So following the above context… How do people of extremes come to an agreeable end? Well I would say educate. Derek has watched documentaries, is an avid follower of my blog, and a supporter to me. He has taken steps by his choice to learn more and has sat back and philosophically pondered it all to find his moral area between belief and society. I have spent many nights talking with him about religion and learning where the contexts are coming from and how one interprets verses.
So in this society we need to learn from each other. We need to find the common ground and build a relationship from there, even if it’s started with a car. The lines of communication need to be opened up and we need to have real discussions (like Derek and I have). This is how society will become whole.

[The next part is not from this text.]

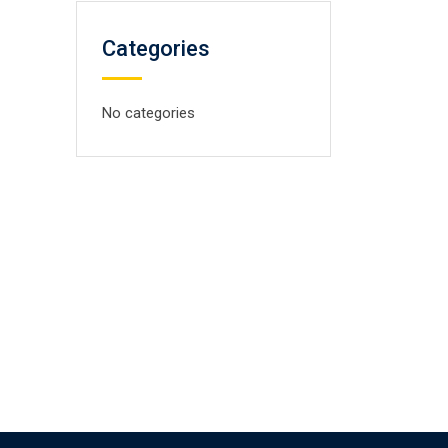
Categories
No categories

Dave: I would be curious to hear, as it stands now, your thoughts on religion. How it has or has not affected your journey. Good or bad. And on the same token, how/if your journey has impacted you on a spiritual level.
This is a great question to close with! When I was rejected from church it sent me on a path to atheism. This hasn’t changed for the most part. The only real affect religion has had is opening my heart to the fact that most Christians are true followers in being “like god”. So even as an atheist it wasn’t religion as a whole that helped… It’s was the genuine love from people who are both religious and loving. People like you and Derek who are faithful and accepting.
On a spiritual level…. I was a train wreck. T-minus my life and counting. I was suicidal and wanting to die… Yet I was a failure in the attempts. So to my spiritual side I always questioned why I didn’t succeed. I started to wonder if there was a reason I was here. Why did I live when I tried so much to die. So I have my days where I think there is something more out there. Someone watching over me… I just have a hard time believeing it’s more than just fate.
Maybe I’m here to educate… Maybe someday I’ll make a difference… Maybe I’ll die alone in an empty room. Maybe there is a God and he didn’t make a mistake with me. Maybe I was born this way to help Christians understand that we aren’t all the same and that’s ok? We won’t ever know until we get to the end and see where we go.